EXERCISE 1 => Reproduce the Omnirad TPO excerpt from "In the total" up to and including "54.4% AR at 60 DAT.".
EXERCISE 2 =>
Answer these from the Omnirad TPO excerpt:
(a) In the total system, what mean level of Omnirad TPO was in the surface water at 62 DAT?
(b) For the low rate treatment concentration sterile samples, what maximum mean did 2,4,6-trimethylbenzoic acid reach at 60 DAT?
(c) In the apparatus washes listed under the sterile samples heading, what maximum mean did minor unknowns account for?

TEXT SHOWN =>
In the apparatus washes that were analysed, Omnirad TPO accounted for a maximum mean of 5.8% AR (range 2.5% AR – 5.8% AR) and 2,4,6-trimethylbenzoic acid accounted for a maximum mean of 0.6% AR (range 0.3% AR – 0.6% AR). Minor unknowns accounted for a maximum mean of 0.4% AR.

In the total system, levels of Omnirad TPO in the surface water decreased from a mean of 84.7% AR at 0 DAT, to 10.4% AR at 62 DAT. 2,4,6-trimethylbenzoic acid accounted for a mean of 3.0% AR at 0 DAT and increased to a maximum mean of 82.9% AR at 62 DAT. Minor unknowns accounted for a maximum mean of 2.7% AR.

Sterile Samples Treated with [14C-Benzoyl]-Omnirad TPO
For the low rate treatment concentration samples, levels of Omnirad TPO in the surface water decreased from a mean of 84.2% AR at 0 DAT, to 40.5% AR at 60 DAT. 2,4,6 trimethylbenzoic acid accounted for a mean of 3.6% AR at 0 DAT and increased to a maximum mean of 54.4% AR at 60 DAT.

In the apparatus washes that were analysed, Omnirad TPO accounted for a maximum mean of 4.0% AR (range 2.4 % AR – 4.0% AR) and 2,4,6-trimethylbenzoic acid accounted for a maximum mean of 1.5% AR (range 0.1% AR – 1.5% AR). Minor unknowns accounted for a maximum mean of 0.8% AR.

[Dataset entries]
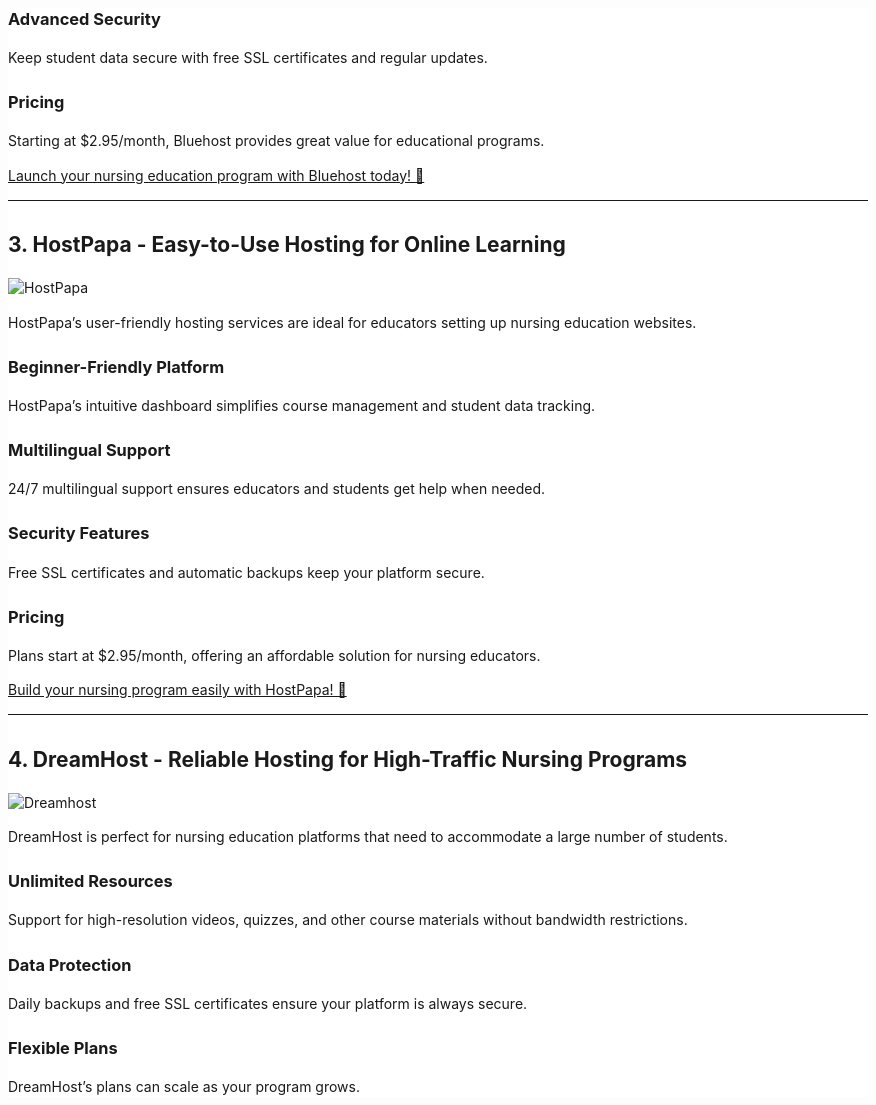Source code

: ### Advanced Security  
Keep student data secure with free SSL certificates and regular updates.  

### Pricing  
Starting at $2.95/month, Bluehost provides great value for educational programs.  

[Launch your nursing education program with Bluehost today! 🌟](https://snipitx.com/bluehost-jy)  

---

## 3. HostPapa - Easy-to-Use Hosting for Online Learning  

![HostPapa](https://i.imgur.com/ouDTkvl.jpeg "HostPapa Hosting")  

HostPapa’s user-friendly hosting services are ideal for educators setting up nursing education websites.  

### Beginner-Friendly Platform  
HostPapa’s intuitive dashboard simplifies course management and student data tracking.  

### Multilingual Support  
24/7 multilingual support ensures educators and students get help when needed.  

### Security Features  
Free SSL certificates and automatic backups keep your platform secure.  

### Pricing  
Plans start at $2.95/month, offering an affordable solution for nursing educators.  

[Build your nursing program easily with HostPapa! 🌱](https://snipitx.com/hostpapa-jy)  

---

## 4. DreamHost - Reliable Hosting for High-Traffic Nursing Programs  

![Dreamhost](https://i.imgur.com/rXIg8ip.jpeg "Dreamhost Hosting")  

DreamHost is perfect for nursing education platforms that need to accommodate a large number of students.  

### Unlimited Resources  
Support for high-resolution videos, quizzes, and other course materials without bandwidth restrictions.  

### Data Protection  
Daily backups and free SSL certificates ensure your platform is always secure.  

### Flexible Plans  
DreamHost’s plans can scale as your program grows.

EXPECTED OUTPUT 1 =>
In the total system, levels of Omnirad TPO in the surface water decreased from a mean of 84.7% AR at 0 DAT, to 10.4% AR at 62 DAT. 2,4,6-trimethylbenzoic acid accounted for a mean of 3.0% AR at 0 DAT and increased to a maximum mean of 82.9% AR at 62 DAT. Minor unknowns accounted for a maximum mean of 2.7% AR.

Sterile Samples Treated with [14C-Benzoyl]-Omnirad TPO
For the low rate treatment concentration samples, levels of Omnirad TPO in the surface water decreased from a mean of 84.2% AR at 0 DAT, to 40.5% AR at 60 DAT. 2,4,6 trimethylbenzoic acid accounted for a mean of 3.6% AR at 0 DAT and increased to a maximum mean of 54.4% AR at 60 DAT.

EXPECTED OUTPUT 2 =>
(a) 10.4% AR
(b) 54.4% AR
(c) 0.8% AR